• GIVEN PROBLEM
Please render each line of the entries below as a JSON list of strings, one string per line, leaving out any blank lines.

• GIVEN RECORDS
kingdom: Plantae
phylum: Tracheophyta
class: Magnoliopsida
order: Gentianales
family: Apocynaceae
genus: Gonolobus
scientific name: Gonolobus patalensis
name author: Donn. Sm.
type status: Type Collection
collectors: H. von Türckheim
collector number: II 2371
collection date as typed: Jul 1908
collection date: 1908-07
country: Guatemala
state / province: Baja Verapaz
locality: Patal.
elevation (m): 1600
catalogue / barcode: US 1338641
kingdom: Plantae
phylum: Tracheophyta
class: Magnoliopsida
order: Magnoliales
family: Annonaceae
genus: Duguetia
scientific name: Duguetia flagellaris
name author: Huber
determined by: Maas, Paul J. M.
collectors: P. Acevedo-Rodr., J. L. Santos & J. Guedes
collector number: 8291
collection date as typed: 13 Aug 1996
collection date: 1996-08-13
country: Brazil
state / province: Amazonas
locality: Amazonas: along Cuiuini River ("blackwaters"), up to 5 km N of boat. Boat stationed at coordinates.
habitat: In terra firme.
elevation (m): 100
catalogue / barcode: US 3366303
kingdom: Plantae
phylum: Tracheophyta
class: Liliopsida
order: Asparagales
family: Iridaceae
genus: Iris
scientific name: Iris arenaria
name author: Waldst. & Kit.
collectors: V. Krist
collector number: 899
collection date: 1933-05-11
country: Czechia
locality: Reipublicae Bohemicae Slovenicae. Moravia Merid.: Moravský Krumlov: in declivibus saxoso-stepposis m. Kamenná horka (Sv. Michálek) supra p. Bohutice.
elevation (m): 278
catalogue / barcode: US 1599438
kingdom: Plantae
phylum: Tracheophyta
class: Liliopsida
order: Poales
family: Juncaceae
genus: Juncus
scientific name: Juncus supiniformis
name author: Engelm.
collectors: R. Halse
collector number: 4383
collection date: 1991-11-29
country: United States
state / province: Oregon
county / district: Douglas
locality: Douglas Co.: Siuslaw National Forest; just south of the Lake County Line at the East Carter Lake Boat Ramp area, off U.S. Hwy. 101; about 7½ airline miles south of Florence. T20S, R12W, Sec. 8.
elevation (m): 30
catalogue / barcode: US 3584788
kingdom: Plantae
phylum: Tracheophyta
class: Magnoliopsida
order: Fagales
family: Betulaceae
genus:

• ANSWER TO THE TASK
[
  "kingdom: Plantae",
  "phylum: Tracheophyta",
  "class: Magnoliopsida",
  "order: Gentianales",
  "family: Apocynaceae",
  "genus: Gonolobus",
  "scientific name: Gonolobus patalensis",
  "name author: Donn. Sm.",
  "type status: Type Collection",
  "collectors: H. von Türckheim",
  "collector number: II 2371",
  "collection date as typed: Jul 1908",
  "collection date: 1908-07",
  "country: Guatemala",
  "state / province: Baja Verapaz",
  "locality: Patal.",
  "elevation (m): 1600",
  "catalogue / barcode: US 1338641",
  "kingdom: Plantae",
  "phylum: Tracheophyta",
  "class: Magnoliopsida",
  "order: Magnoliales",
  "family: Annonaceae",
  "genus: Duguetia",
  "scientific name: Duguetia flagellaris",
  "name author: Huber",
  "determined by: Maas, Paul J. M.",
  "collectors: P. Acevedo-Rodr., J. L. Santos & J. Guedes",
  "collector number: 8291",
  "collection date as typed: 13 Aug 1996",
  "collection date: 1996-08-13",
  "country: Brazil",
  "state / province: Amazonas",
  "locality: Amazonas: along Cuiuini River (\"blackwaters\"), up to 5 km N of boat. Boat stationed at coordinates.",
  "habitat: In terra firme.",
  "elevation (m): 100",
  "catalogue / barcode: US 3366303",
  "kingdom: Plantae",
  "phylum: Tracheophyta",
  "class: Liliopsida",
  "order: Asparagales",
  "family: Iridaceae",
  "genus: Iris",
  "scientific name: Iris arenaria",
  "name author: Waldst. & Kit.",
  "collectors: V. Krist",
  "collector number: 899",
  "collection date: 1933-05-11",
  "country: Czechia",
  "locality: Reipublicae Bohemicae Slovenicae. Moravia Merid.: Moravský Krumlov: in declivibus saxoso-stepposis m. Kamenná horka (Sv. Michálek) supra p. Bohutice.",
  "elevation (m): 278",
  "catalogue / barcode: US 1599438",
  "kingdom: Plantae",
  "phylum: Tracheophyta",
  "class: Liliopsida",
  "order: Poales",
  "family: Juncaceae",
  "genus: Juncus",
  "scientific name: Juncus supiniformis",
  "name author: Engelm.",
  "collectors: R. Halse",
  "collector number: 4383",
  "collection date: 1991-11-29",
  "country: United States",
  "state / province: Oregon",
  "county / district: Douglas",
  "locality: Douglas Co.: Siuslaw National Forest; just south of the Lake County Line at the East Carter Lake Boat Ramp area, off U.S. Hwy. 101; about 7½ airline miles south of Florence. T20S, R12W, Sec. 8.",
  "elevation (m): 30",
  "catalogue / barcode: US 3584788",
  "kingdom: Plantae",
  "phylum: Tracheophyta",
  "class: Magnoliopsida",
  "order: Fagales",
  "family: Betulaceae",
  "genus:"
]